Extracted text
★ ★ ★ ★ ★

In Defense of the MBA

In the Silicon Valley startup community, there is a bit of an anti-MBA sentiment floating around right now. Recently a talk by David Heinemeier Hansson (DHH) cracked the top 5 articles on Hacker News. I have found my MBA from Wharton to be incredibly useful in technology startups. So I wrote a rebuttal. I’ve pasted it below.

I discussed my post with Jason Freedman and Evan Konwiser, the founders of FlightCaster. They both have an MBA from Tuck, so I was curious to get their opinion. Jason made an interesting point: MBA skills are useful at startup that has found product:market fit, but aren’t useful prior to that. And he is probably correct. The quantitive analysis and thought processes that you learn in business school are perfect for optimizing and analyzing a “real business”, however they don’t munch contribute to the pivot and iterate process that pre-product:market fit startups most go through. This isn’t to say that someone with an MBA isn’t useful at this stage startup, it’s just that they will need a different set of skills in addition to their MBA.

Original Post

DHH makes a few mistakes in his reasoning here. I have an MBA and work for a successful YC startup. Here are the flaws with his argument:
  1. Mediocre business schools aren’t worthwhile. And although school rankings are only an approximate quality measure, any school that isn’t in the top 30 in the world or top 10 in the US is probably mediocre. He is basing his analysis on his experience at the University of Copenhagen, which doesn’t make most global rankings (Financial Times rankings, WSJ rankings, Business Week), doesn’t crack the top 30 in Europe (FT Europe), and doesn’t actually offer an MBA. In addition, the 3 year program the DHH refers to is actually an undergraduate program (the MBA is a graduate degree).
  2. Internet businesses operate at large scale (if they are successful), and understanding large scale businesses operations requires quantitative analysis. Working for a YC startup myself, I can attest that what I learned in business school is incredibly useful. My school (Wharton), focused on quantitative analysis, and I came out of it with a set of tools that I use everyday. These include statistical analysis, quantitative model building, quant marketing tools, and financial analysis. Of course you can learn these tools on your own, but you risk not knowing what tools are available to address the problems you face.
  3. In addition to tools, a good MBA program will teach a general problem solving technique to systematically break down, analyze, and solve business problems. And it will teach you to effectively communicate your solutions to others (you boss, a client, a VC, whoever). Some people are naturally good at this and don’t need an MBA to do it. But many need to be taught how to think in this manner.
  4. As another commenter pointed out, a lot of value from getting an MBA comes from networking. However if you get an MBA in one country (Denmark) and then move to another continent, that network will be less useful.

★ ★ ★ ★ ★

Set tasks
a - From the post defending the MBA, list every tool the writer says they came out of business school with and use every day.
b - Please pick up the post defending the MBA after its final sentence and carry it further in the same voice.

Supplied records
★ ★ ★ ★ ★

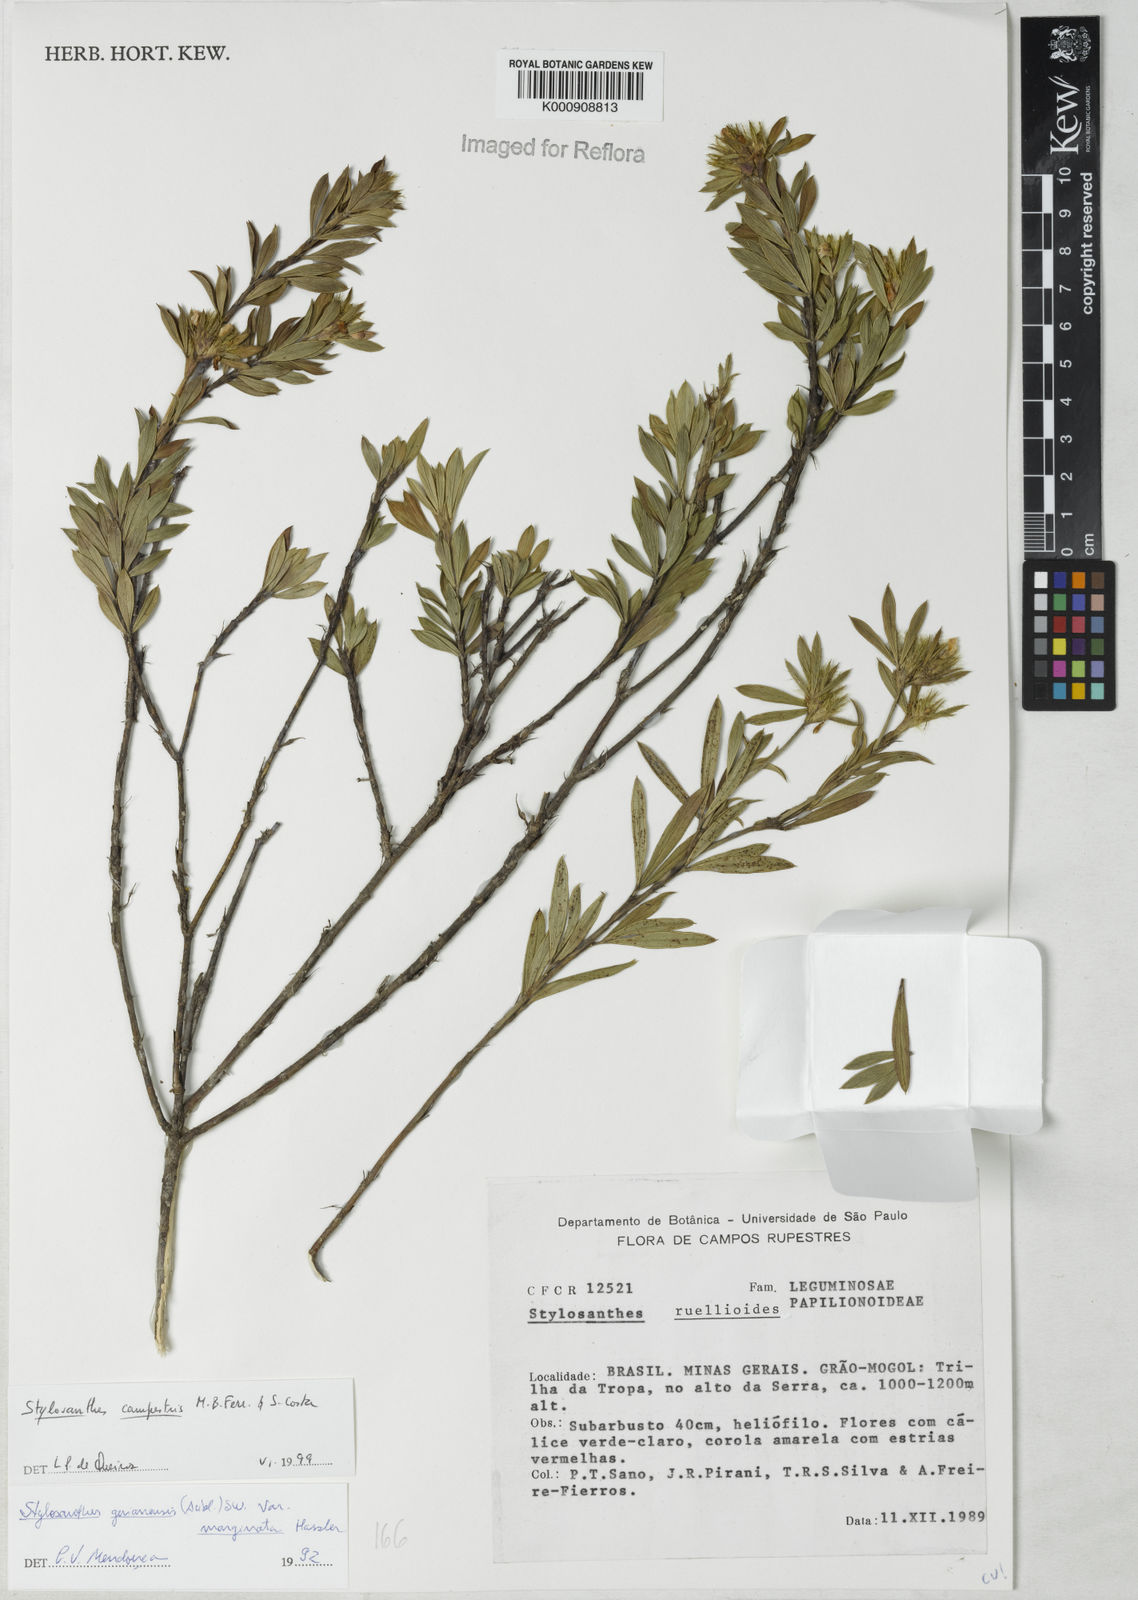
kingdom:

★ ★ ★ ★ ★

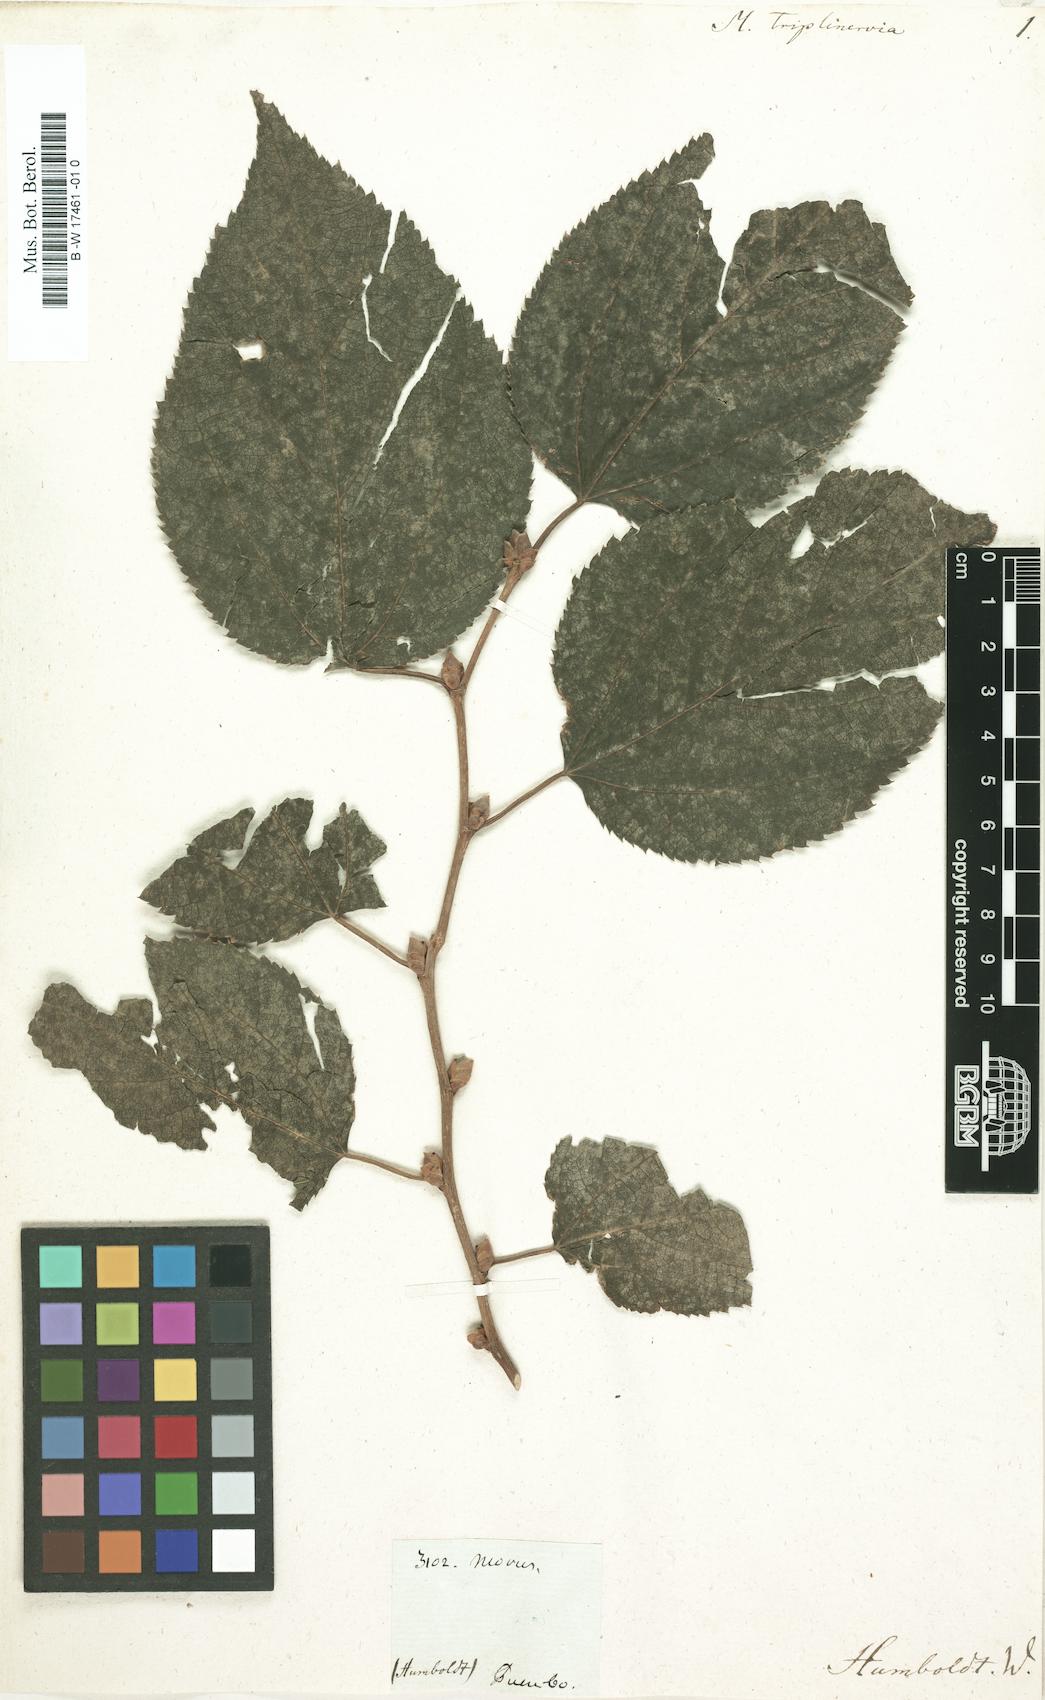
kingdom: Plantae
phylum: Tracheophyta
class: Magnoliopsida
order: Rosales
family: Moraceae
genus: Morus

★ ★ ★ ★ ★

Answers for this exercise
a -
- Statistical analysis
- Quantitative model building
- Quant marketing tools
- Financial analysis

b -
  5. Many of DHH’s lessons about building a successful startup – including charging for your product, picking a competitor, and rejecting conventional thinking about starting a tech company – are exactly the type of things you learn while getting an MBA. In fact, rather than learn specific lessons like these, you learn a framework for evaluating your business and market, and formulating the right way to structure your company.
DHH does make a few good points, both explicit and implied:
  1. Strategy frameworks like the Porter’s 5 Forces (he incorrectly describes it as a management theory) aren’t particularly useful for starting companies. Although these frameworks can help to gut check if a startup is entering a good or bad market, they won’t be at all useful in the day-to-day running of a company.
  2. Based on my small sample set (of 1 school), I don’t think business school is useful for learning how to build a product or be entrepreneurial. Granted, some schools specialize in this and mine did not, so other schools may be useful in this regard (Stanford GSB is known for entrepreneurship).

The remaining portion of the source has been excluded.